Un nuovo sorprendente studio indica che le preferenze umane nei richiami di accoppiamento degli animali si allineano più strettamente con quelle degli animali stessi di quanto si pensasse in precedenza. I ricercatori hanno scoperto che in una vasta gamma di specie – inclusi mammiferi, uccelli, rane e insetti – le persone preferivano costantemente le stesse vocalizzazioni che gli animali preferivano in modo dimostrabile. Ciò solleva domande interessanti sui fondamenti biologici condivisi per l’attrazione acustica.

I risultati dello studio: una preferenza universale?

La ricerca, condotta con oltre 4.000 partecipanti, ha comportato l’ascolto di coppie di richiami di accoppiamento di 16 diverse specie animali. Ai partecipanti è stato chiesto di selezionare quale chiamata “gli piaceva di più”. I risultati hanno rivelato una tendenza statisticamente significativa per gli esseri umani a scegliere gli stessi suoni per i quali gli animali avevano precedentemente mostrato una preferenza in altri studi.

“Siamo rimasti scioccati dalla forza con cui i dati supportavano l’ipotesi”, afferma Logan James, l’autore principale della McGill University e dell’Università del Texas ad Austin. Il successo dello studio suggerisce una connessione più profonda tra la percezione uditiva umana e quella animale rispetto a quanto tradizionalmente ipotizzato dagli scienziati.

Perché è importante?

Questa non è solo una strana curiosità; mette in discussione il modo in cui comprendiamo l’evoluzione della percezione sensoriale. Both humans and animals rely on processing vibrations in the air to make critical decisions – including those related to mating. The study implies that fundamental aspects of acoustic assessment may be hardwired across species, rather than being purely culturally or individually determined.

La tendenza è rimasta costante tra le specie, con alcuni valori anomali (come il grillo hawaiano e il passero canoro) che mostrano tassi di concordanza particolarmente elevati tra le preferenze umane e quelle animali. Al contrario, i richiami della scimmia Gelada hanno mostrato un minore allineamento. I richiami con più “ornamenti acustici” (trilli extra, clic, ecc.) tendevano ad essere preferiti sia dagli esseri umani che dagli animali.

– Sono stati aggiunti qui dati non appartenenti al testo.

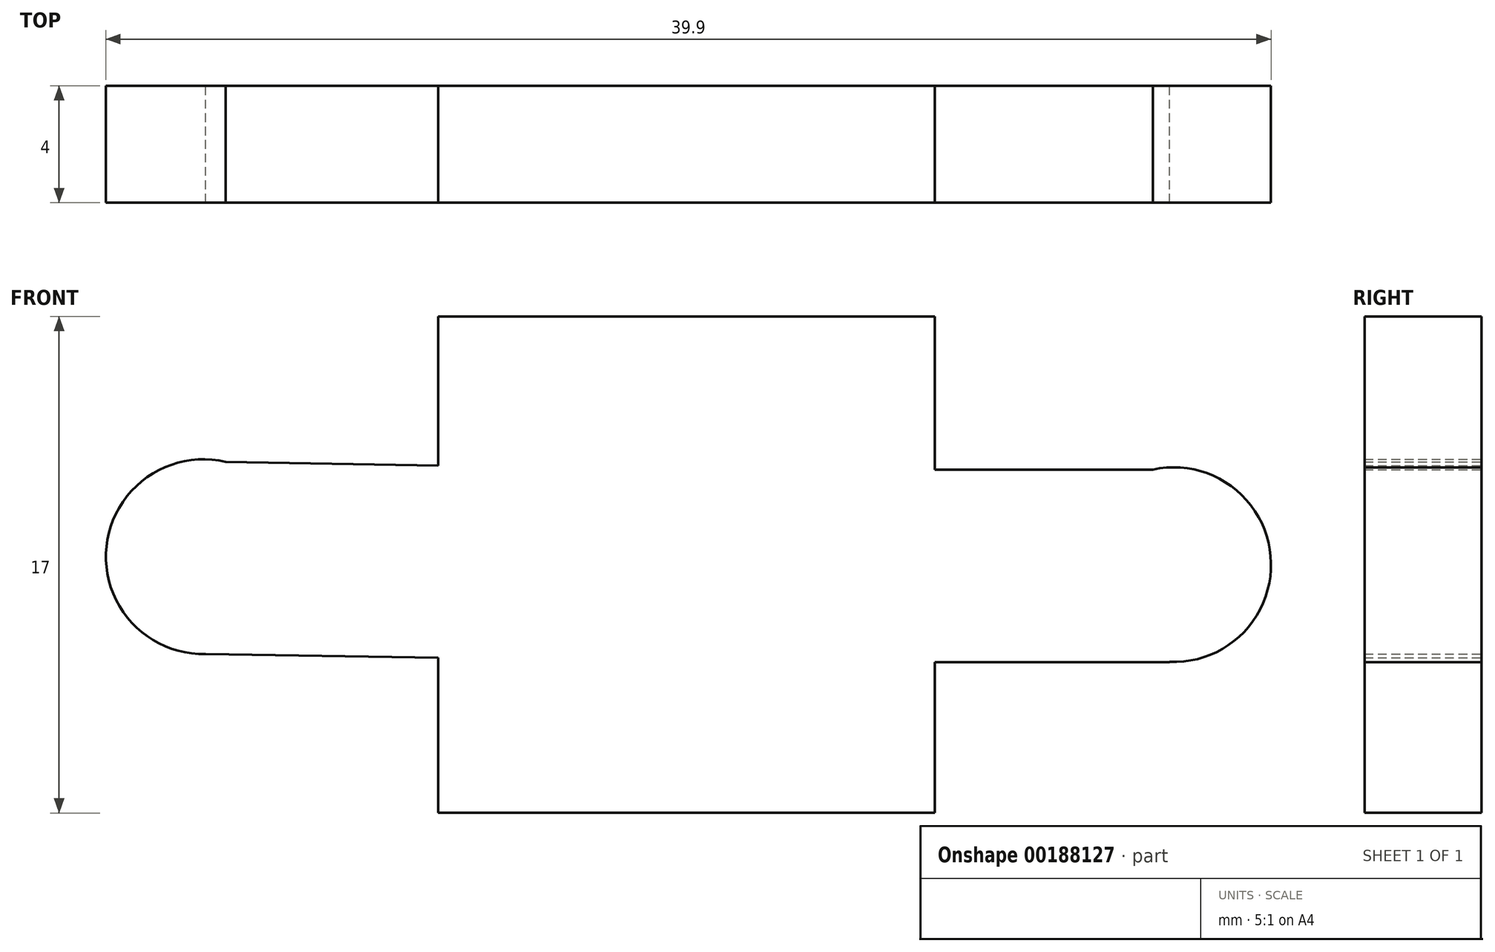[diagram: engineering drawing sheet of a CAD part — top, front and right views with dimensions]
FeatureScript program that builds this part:
annotation { "Feature Type Name" : "Feature", "Feature Type Description" : "" }
export const myFeature = defineFeature(function(context is Context, id is Id, definition is map)
    precondition{}
    {
        {
            var Q0;
            Q0=qCreatedBy(makeId("Front.planeOp"),FACE);
            var sketch = newSketch(context, id + "F0", { "sketchPlane" : qUnion([Q0])});
            skLineSegment(sketch, "E0", {"start": v(-8.64, 11.83) * mm, "end": v(8.36, 11.83) * mm});
            skLineSegment(sketch, "E1", {"start": v(8.36, 11.83) * mm, "end": v(8.36, -5.17) * mm});
            skLineSegment(sketch, "E2", {"start": v(8.36, -5.17) * mm, "end": v(-8.64, -5.17) * mm});
            skLineSegment(sketch, "E3", {"start": v(-8.64, -5.17) * mm, "end": v(-8.64, 11.83) * mm});
            skCircle(sketch, "E4", {"center": v(16.55, 3.33) * mm, "radius": 3.33 * mm});
            skPoint(sketch, "E4.centerSnap0", {"position": v(8.36, 3.33) * mm});
            skPoint(sketch, "E5.startSnap0", {"position": v(-0.14, 11.83) * mm});
            skPoint(sketch, "E5.endSnap0", {"position": v(-0.14, -5.17) * mm});
            skPoint(sketch, "E5.end.orphan", {"position": v(0, -5.17) * mm});
            skPoint(sketch, "E5.start.orphan", {"position": v(0, 11.83) * mm});
            skLineSegment(sketch, "E6", {"start": v(8.36, 6.59) * mm, "end": v(16.55, 6.59) * mm});
            skLineSegment(sketch, "E7", {"start": v(8.36, 0) * mm, "end": v(16.41, 0) * mm});
            skLineSegment(sketch, "E8", {"start": v(0, 11.83) * mm, "end": v(-0.14, -5.17) * mm});
            skLineSegment(sketch, "E9.MirrorCS", {"start": v(-8.45, 6.73) * mm, "end": v(-16.63, 6.86) * mm});
            skLineSegment(sketch, "E10.MirrorCS", {"start": v(-8.55, 0.14) * mm, "end": v(-16.6, 0.27) * mm});
            skCircle(sketch, "E11.MirrorC", {"center": v(-16.68, 3.6) * mm, "radius": 3.33 * mm});
            skLineSegment(sketch, "E12", {"start": v(-16.63, 6.86) * mm, "end": v(-16.6, 0.27) * mm});
            skLineSegment(sketch, "E13", {"start": v(16.55, 6.59) * mm, "end": v(16.41, 0) * mm});
            skSolve(sketch);
        }
        {
            var Q0;
            Q0 = qSketchRegion(id + "F0", true);
            extrude(context, id + "F1", {"entities" : qUnion([Q0]), "depth" : 4 * mm});
        }
    });
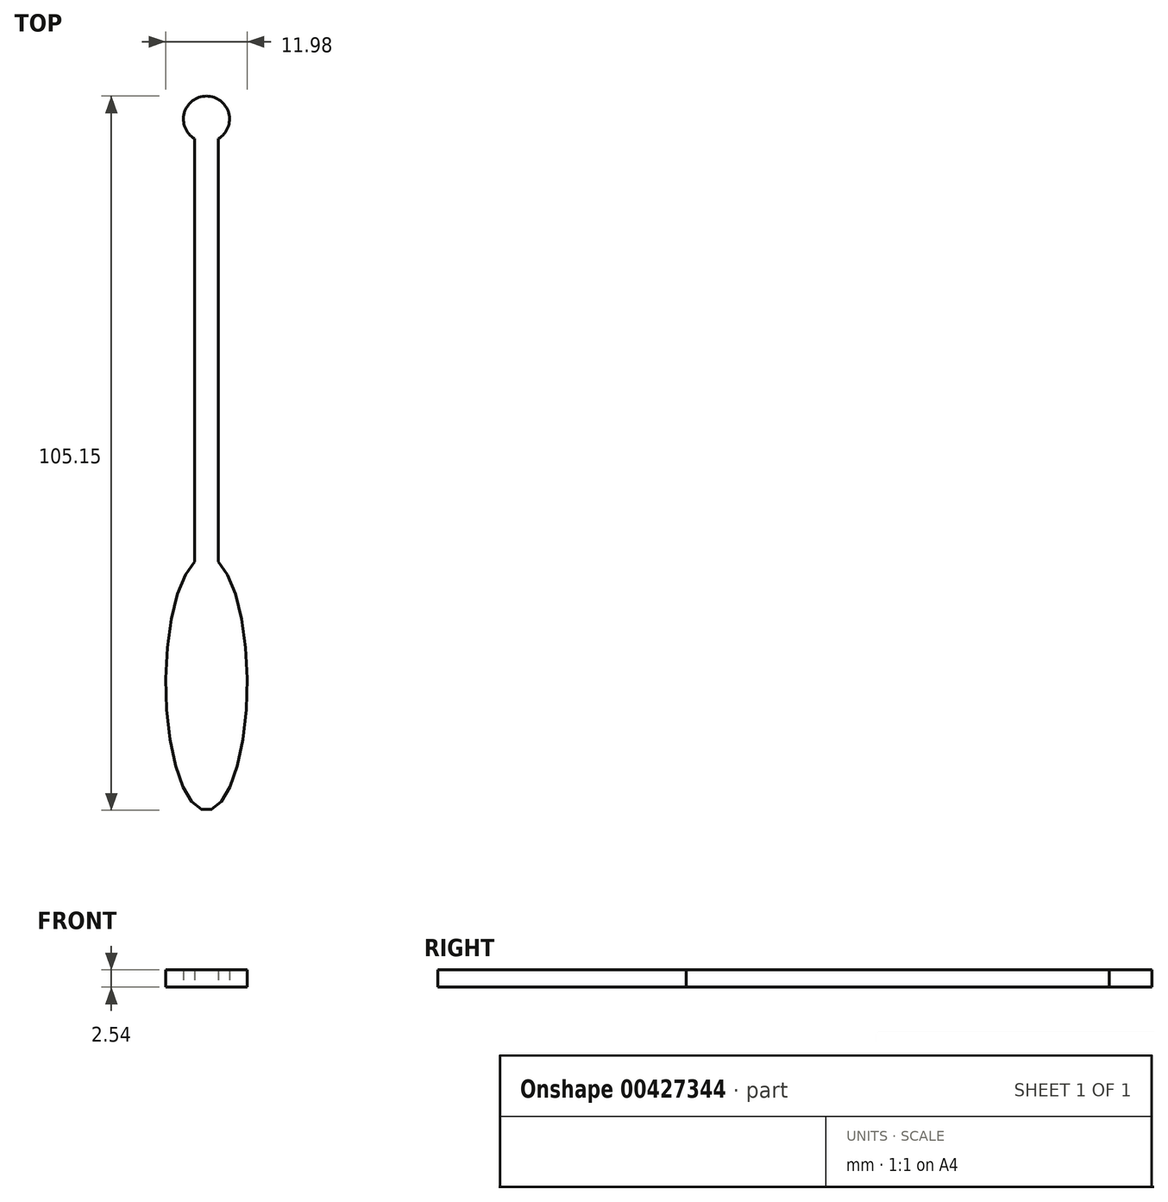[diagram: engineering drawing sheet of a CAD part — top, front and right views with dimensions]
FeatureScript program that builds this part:
annotation { "Feature Type Name" : "Feature", "Feature Type Description" : "" }
export const myFeature = defineFeature(function(context is Context, id is Id, definition is map)
    precondition{}
    {
        {
            var Q0;
            Q0=qCreatedBy(makeId("Top.planeOp"),FACE);
            var sketch = newSketch(context, id + "F0", { "sketchPlane" : qUnion([Q0])});
            skLineSegment(sketch, "E0.bottom", {"start": v(-27.75, 45.48) * mm, "end": v(-24.22, 45.48) * mm});
            skLineSegment(sketch, "E0.top", {"start": v(-27.75, -37.57) * mm, "end": v(-24.22, -37.57) * mm});
            skLineSegment(sketch, "E0.left", {"start": v(-27.75, 45.48) * mm, "end": v(-27.75, -37.57) * mm});
            skLineSegment(sketch, "E0.right", {"start": v(-24.22, 45.48) * mm, "end": v(-24.22, -37.57) * mm});
            skCircle(sketch, "E1", {"center": v(-25.98, 45.48) * mm, "radius": 3.39 * mm});
            skEllipse(sketch, "E2", {"center": v(-25.98, -37.57) * mm, "majorRadius": 18.7 * mm, "minorRadius": 5.99 * mm, "majorAxis": v(0, -1)});
            skSolve(sketch);
        }
        {
            var Q0;
            {var subQ0=sQuery(id+"F0.wireOp",EDGE,"E0.top");Q0=makeQuery(id+"F0.imprint","IMPRINT",FACE,{"disambiguationData":[TD([[makeQuery(id+"F0.imprint","IMPRINT",EDGE,{"derivedFrom":subQ0}),1.0]])]});}
            var Q1;
            {var subQ0=sQuery(id+"F0.wireOp",EDGE,"E0.top");Q1=makeQuery(id+"F0.imprint","IMPRINT",FACE,{"disambiguationData":[TD([[makeQuery(id+"F0.imprint","IMPRINT",EDGE,{"derivedFrom":subQ0}),-1.0]])]});}
            var Q2;
            {var subQ0=sQuery(id+"F0.wireOp",EDGE,"E1");var subQ1=sQuery(id+"F0.wireOp",EDGE,"E0.left");var subQ2=makeQuery(id+"F0.imprint","INTERSECT",VERTEX,{"derivedFrom":[subQ1,subQ0]});Q2=makeQuery(id+"F0.imprint","IMPRINT",FACE,{"disambiguationData":[TD([[makeQuery(id+"F0.imprint","IMPRINT",EDGE,{"disambiguationData":[TD([[subQ2,-1.0]])],"derivedFrom":subQ1}),1.0]])]});}
            var Q3;
            {var subQ0=sQuery(id+"F0.wireOp",EDGE,"E0.bottom");Q3=makeQuery(id+"F0.imprint","IMPRINT",FACE,{"disambiguationData":[TD([[makeQuery(id+"F0.imprint","IMPRINT",EDGE,{"derivedFrom":subQ0}),1.0]])]});}
            var Q4;
            {var subQ0=sQuery(id+"F0.wireOp",EDGE,"E0.bottom");Q4=makeQuery(id+"F0.imprint","IMPRINT",FACE,{"disambiguationData":[TD([[makeQuery(id+"F0.imprint","IMPRINT",EDGE,{"derivedFrom":subQ0}),-1.0]])]});}
            extrude(context, id + "F1", {"entities" : qUnion([Q0, Q1, Q2, Q3, Q4]), "depth" : 2.54 * mm});
        }
    });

Domande senza risposta: il “perché” dietro la preferenza

Sebbene lo studio stabilisca una chiara correlazione, le ragioni sottostanti rimangono poco chiare. Gli animali possono rispondere ai richiami di accoppiamento basandosi su segnali di forza o forma fisica, mentre è improbabile che gli esseri umani facciano gli stessi calcoli. “Ciò richiede molte più indagini”, osserva David Reby, etologo dell’Università Jean Monnet.

Una possibilità è che i meccanismi di elaborazione sensoriale condivisa determinino queste preferenze. Sia gli esseri umani che gli animali devono decodificare le vibrazioni per valutare il loro ambiente, e questo processo potrebbe intrinsecamente favorire determinati modelli acustici.

Oltre i richiami di accoppiamento: una connessione estetica più ampia?

Lo studio solleva anche domande più ampie sull’apprezzamento umano per la bellezza naturale. Se anche i segnali progettati per attirare gli animali ci attraggono, ciò suggerisce un legame profondo ed evolutivo tra i nostri sensi estetici e il mondo naturale.

“Si tratta di segnali progettati per essere attraenti, ma non specificatamente per gli esseri umani. Il fatto che condividiamo alcuni processi sensoriali di base con altri animali può spiegare perché anche noi apprezziamo questi suoni.”

In definitiva, lo studio evidenzia l’interconnessione della percezione biologica e apre interessanti possibilità per la ricerca futura sulle origini evolutive dell’attrazione e della preferenza estetica.